Thank you for your report!

During the install, do you install the Last 3.x or the Last available version? Maybe this feature is only available in the lastest version?

[prog-amateur2]

Hello, thank you for your quick reply. I have originally installed the 3.4 (from where the issue was present), then yesterday I have updated to 5.4~ynh1 and I still have the same issue.

[kay0u]

If you have just upgraded, you are probably still in 3.x because version 5.x may conflict with YunoHost (dnsmasq) and we don't have enough feedback yet to impose it on users.

[prog-amateur2]

Hello, as pi-hole seems to not work at all, I am ready to install 5.x version, but do you know how to do it ?
Just uninstall 3.x, then install again with "lastest" as an option is correct way ?
Thank you

[prog-amateur2]

SO ! I come back with a good news. Thank you @kay0u, your suggestion was the good one : I had to uninstall pi-Hole 3.x (upgraded to 5.x with the old version of dnsmasq), and re-install it by selecting the latest version (which is the 5.x with the FTLDNS version of dnsmasq).

Now, I can both use pi-Hole, and unbound (I can add the port in the custom DNS field).

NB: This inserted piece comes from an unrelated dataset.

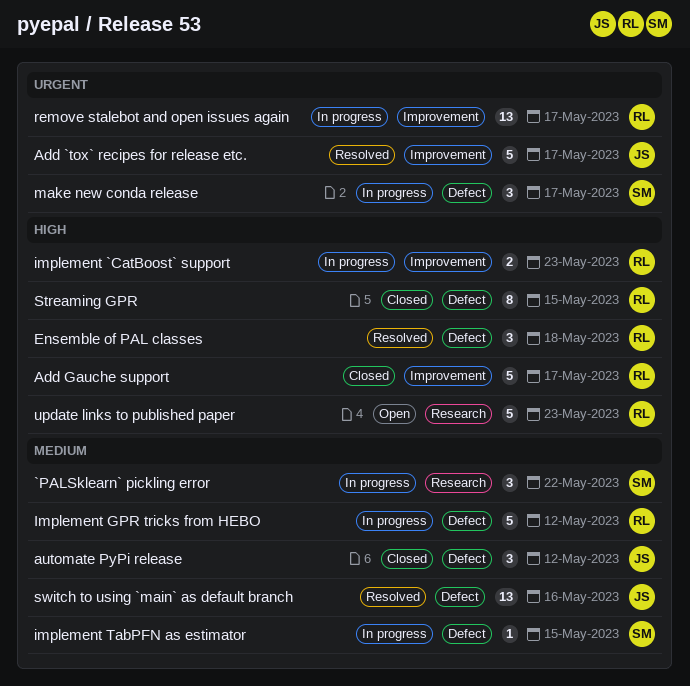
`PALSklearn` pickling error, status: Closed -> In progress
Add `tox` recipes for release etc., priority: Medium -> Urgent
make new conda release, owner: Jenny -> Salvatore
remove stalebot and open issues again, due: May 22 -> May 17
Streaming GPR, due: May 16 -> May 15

Therefore, I can close this issue ! Thank you again !!!

[kay0u]

Thanks for the feedback!
I plan to remove the old 3.x version in the future to avoid this confusion if 5.x works well.
I may also think about integrate unbound as an option if it's worth it, but I'm not very familiar with pihole and unbound.